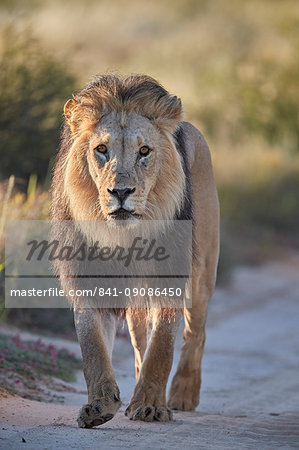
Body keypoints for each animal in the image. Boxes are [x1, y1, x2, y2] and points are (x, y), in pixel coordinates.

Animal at [51, 74, 220, 428]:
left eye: (144, 151)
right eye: (101, 150)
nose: (121, 192)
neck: (123, 237)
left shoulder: (169, 279)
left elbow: (163, 347)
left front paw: (152, 406)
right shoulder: (88, 282)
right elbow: (93, 349)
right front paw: (100, 405)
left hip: (202, 273)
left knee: (195, 332)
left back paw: (182, 394)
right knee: (140, 342)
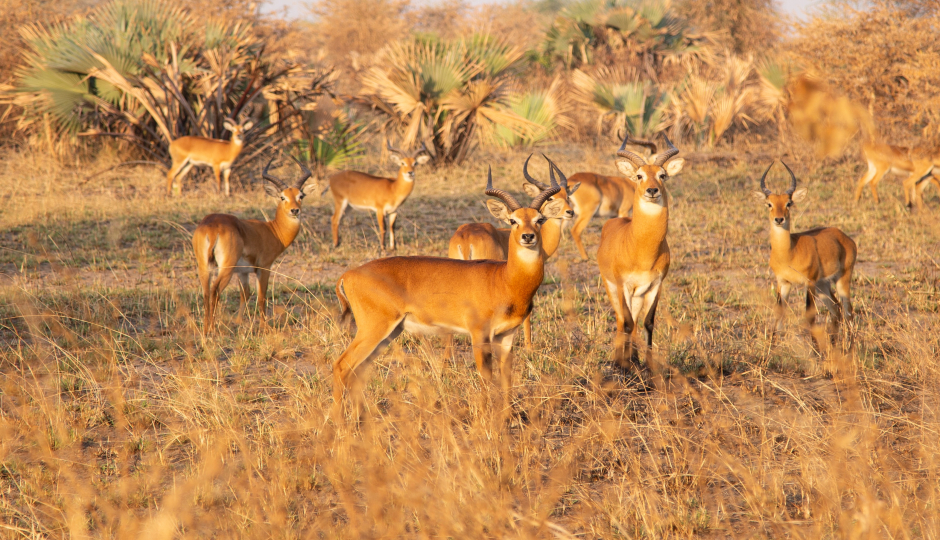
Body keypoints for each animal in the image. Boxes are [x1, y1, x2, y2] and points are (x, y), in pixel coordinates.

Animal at [193, 155, 318, 334]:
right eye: (282, 197)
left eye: (301, 195)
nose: (295, 210)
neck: (273, 230)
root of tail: (212, 226)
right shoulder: (264, 267)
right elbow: (261, 297)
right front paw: (265, 327)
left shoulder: (242, 272)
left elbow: (245, 294)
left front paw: (238, 322)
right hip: (226, 268)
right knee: (215, 291)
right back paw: (212, 329)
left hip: (204, 266)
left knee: (205, 293)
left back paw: (205, 329)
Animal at [332, 165, 564, 404]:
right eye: (513, 221)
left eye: (539, 219)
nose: (528, 236)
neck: (504, 279)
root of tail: (348, 274)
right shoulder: (479, 334)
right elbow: (485, 382)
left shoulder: (506, 336)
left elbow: (506, 383)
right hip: (373, 329)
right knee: (341, 366)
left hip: (389, 333)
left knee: (357, 373)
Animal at [596, 133, 684, 364]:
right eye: (639, 175)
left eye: (662, 175)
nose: (652, 190)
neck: (642, 250)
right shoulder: (623, 285)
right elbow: (626, 323)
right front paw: (623, 366)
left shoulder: (656, 285)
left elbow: (648, 323)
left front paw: (648, 365)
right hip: (612, 287)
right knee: (621, 320)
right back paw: (620, 359)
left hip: (638, 294)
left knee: (635, 321)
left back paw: (633, 357)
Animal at [752, 159, 856, 342]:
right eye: (769, 204)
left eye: (789, 203)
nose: (779, 219)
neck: (789, 253)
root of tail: (844, 237)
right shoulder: (783, 282)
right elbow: (778, 318)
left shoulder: (809, 283)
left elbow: (810, 317)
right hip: (823, 285)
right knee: (836, 309)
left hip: (841, 279)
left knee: (848, 311)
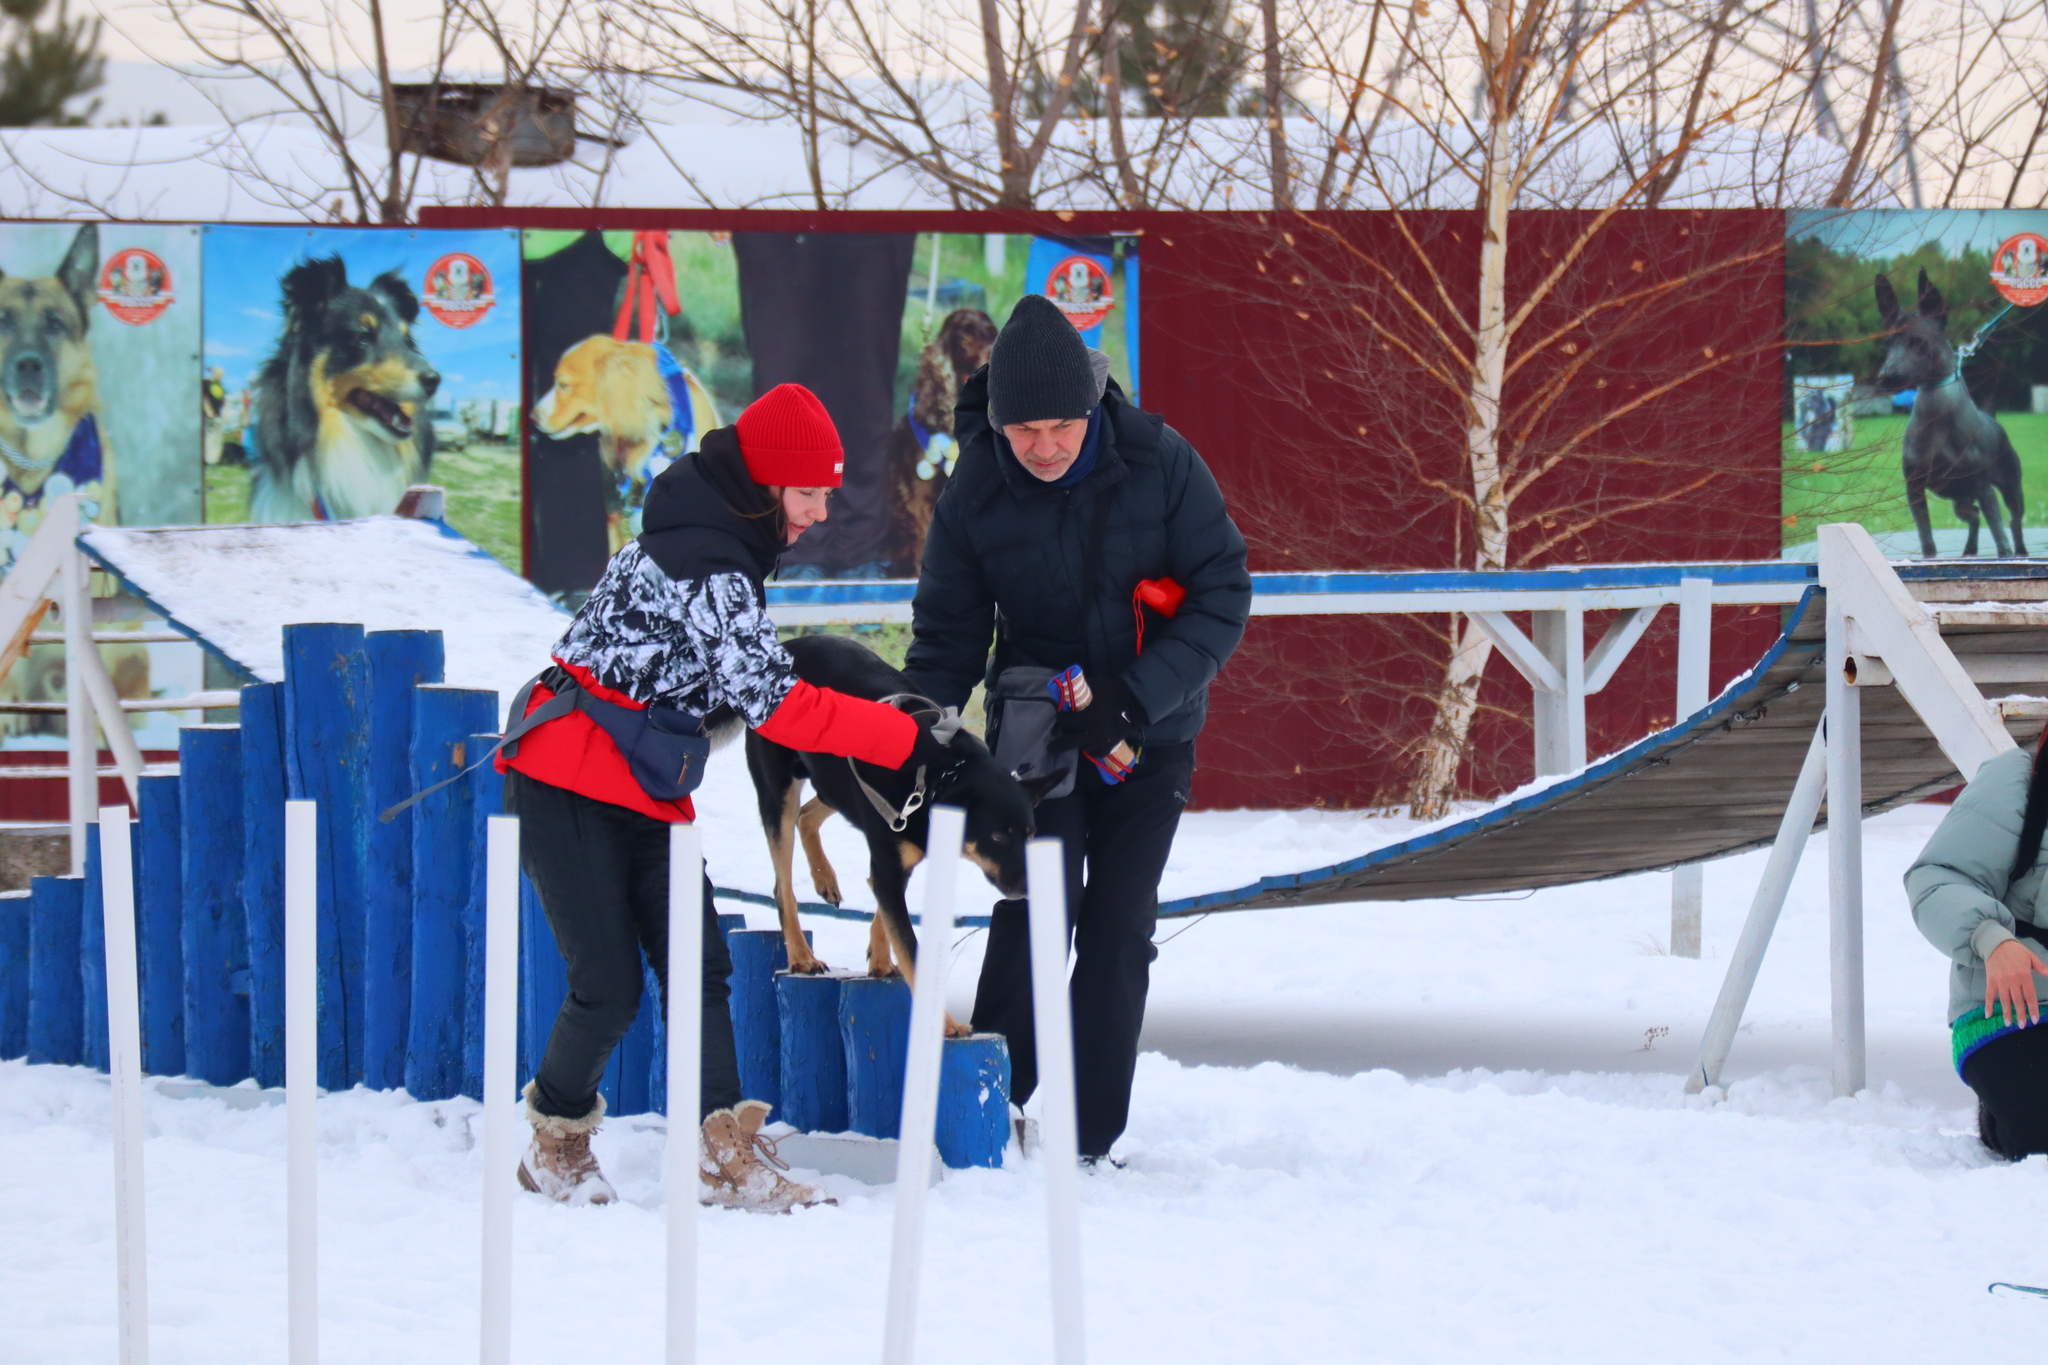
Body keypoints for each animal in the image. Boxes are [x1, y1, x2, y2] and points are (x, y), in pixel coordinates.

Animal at [745, 634, 1056, 1031]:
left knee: (806, 816)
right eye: (998, 837)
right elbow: (910, 945)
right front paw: (947, 1025)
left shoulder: (898, 851)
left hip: (834, 782)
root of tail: (790, 644)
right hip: (778, 791)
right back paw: (801, 954)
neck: (945, 772)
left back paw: (824, 876)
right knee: (782, 883)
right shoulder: (890, 861)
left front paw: (879, 956)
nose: (1028, 889)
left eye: (1030, 835)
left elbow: (884, 909)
....
Instructions for the task:
If a line contains the word "tail", it counts; say how many such lines there are in the data above, and nothing else.

Response:
4